**TEXT:**

┏━━

"The Yellow Wallpaper" by Charlotte Perkins Gilman
Category: Short Story
Synopsis: A nameless narrator tells of a summer in a big house in the country where her physician husband has taken her on doctors orders in order for her nerves to get better (she is suffering from what we now know to be postpartum depression). The doctor has forbidden her (according with the thinking of the day) to have any form of mental stimulation, including writing. However, she manages to write in a journal and it is through this journal we, the readers, get to follow her journey into madness.
My Thoughts: I skim-read this short story for my survey course last semester and really wanted to get back to it and read it properly. Having my seniors read it for their unit on poetry and texts seemed like a perfect time to do it. Then when the Women Unbound challenge was announced it seemed perfectly providential.
I liked this story because it touches on something that is close to my heart, women's mental health. The story was written at the turn of the last century and it shows the vulnerability of women in a society that already saw them as weak and then compounded the problem by not acknowledging mental illness. Actually, they saw mental illness as something that could be overcome by not doing anything. And as can be seen by this story, this had dire consequences.

┗━━

**EXERCISE REQUIREMENTS:**
- 1) In the review of "The Yellow Wallpaper," what course was the reviewer taking when first skim-reading the story?
- 2) Write the next part of the review of "The Yellow Wallpaper," picking up after its final sentence.

**DATA SHOWN:**

┏━━

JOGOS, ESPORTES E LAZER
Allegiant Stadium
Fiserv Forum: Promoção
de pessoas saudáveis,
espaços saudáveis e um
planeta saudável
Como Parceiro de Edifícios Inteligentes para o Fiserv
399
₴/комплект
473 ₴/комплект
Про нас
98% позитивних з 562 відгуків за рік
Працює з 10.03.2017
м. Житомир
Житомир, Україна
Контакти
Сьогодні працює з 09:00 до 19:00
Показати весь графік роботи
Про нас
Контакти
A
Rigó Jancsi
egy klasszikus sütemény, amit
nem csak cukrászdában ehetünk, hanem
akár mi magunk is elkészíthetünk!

┗━━
┏━━

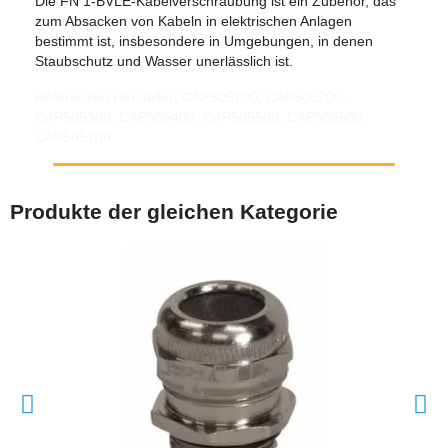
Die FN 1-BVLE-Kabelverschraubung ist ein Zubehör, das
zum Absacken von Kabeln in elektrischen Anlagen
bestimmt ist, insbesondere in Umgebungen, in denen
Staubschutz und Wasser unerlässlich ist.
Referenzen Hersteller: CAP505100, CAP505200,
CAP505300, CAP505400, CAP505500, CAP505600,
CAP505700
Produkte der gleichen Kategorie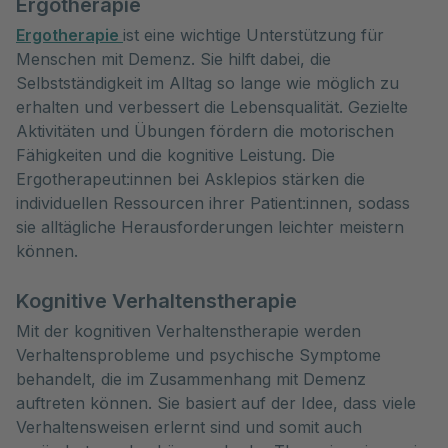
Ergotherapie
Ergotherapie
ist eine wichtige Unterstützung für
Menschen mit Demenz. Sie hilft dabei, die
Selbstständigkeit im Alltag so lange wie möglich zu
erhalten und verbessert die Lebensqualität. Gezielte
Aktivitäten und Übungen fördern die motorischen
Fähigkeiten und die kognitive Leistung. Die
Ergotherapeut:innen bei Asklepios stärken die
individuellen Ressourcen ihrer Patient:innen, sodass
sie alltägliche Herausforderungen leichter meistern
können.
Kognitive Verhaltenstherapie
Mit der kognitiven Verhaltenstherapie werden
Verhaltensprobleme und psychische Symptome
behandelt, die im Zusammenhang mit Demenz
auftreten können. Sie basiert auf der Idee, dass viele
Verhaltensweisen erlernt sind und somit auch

┗━━
┏━━

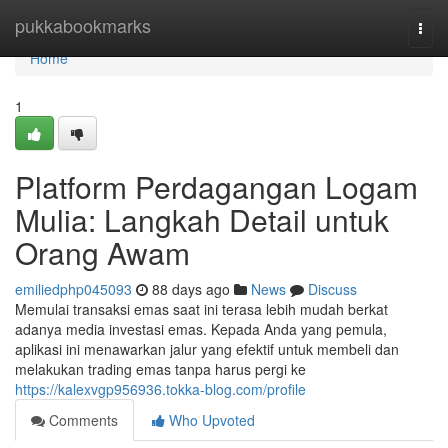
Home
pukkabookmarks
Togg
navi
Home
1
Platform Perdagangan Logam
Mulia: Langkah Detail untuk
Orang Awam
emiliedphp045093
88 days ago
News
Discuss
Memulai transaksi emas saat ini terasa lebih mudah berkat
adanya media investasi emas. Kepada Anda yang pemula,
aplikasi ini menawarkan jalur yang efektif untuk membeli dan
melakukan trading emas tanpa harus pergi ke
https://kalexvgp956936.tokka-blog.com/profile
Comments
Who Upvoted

┗━━

**RESPONSES FOR EACH TASK:**
- 1) A survey course, last semester.

- 2)
Through the journal we get to follow the decent from a relatively mild form of postpartum depression into a raging psychosis. By infantilizing his wife the husband and the doctors in the story isolate and compound the problem. By cutting off access to almost all of her friends and relatives the woman is left to ponder the pattern on the decaying wallpaper in the prison like nursery that her husband has designated as her room.
I found this to be a fascinating story of the decent into mental illness and a powerful commentary on the time when it was written as well as giving an insight into the life of the author herself. A quick but powerful read I recommend to anyone!
My Students Thoughts: My seniors (who have studied English as a second language for nine years now) just read this short story. On the whole they found the story strange but they liked the language. They found the descriptions of the wallpaper fascinating. The great variety in adjectives used was a source of enjoyment and fascination. I think they found it strange because of the way the madness was described. Once we looked at the time when it was written and the themes in it they found it fascinating and relevant. I was quite pleased with their response to this story, although they questioned if it could really be a short story (it is about 10 pages when printed). They felt it was a bit on the long side :D
I got my copy from Project Gutenberg.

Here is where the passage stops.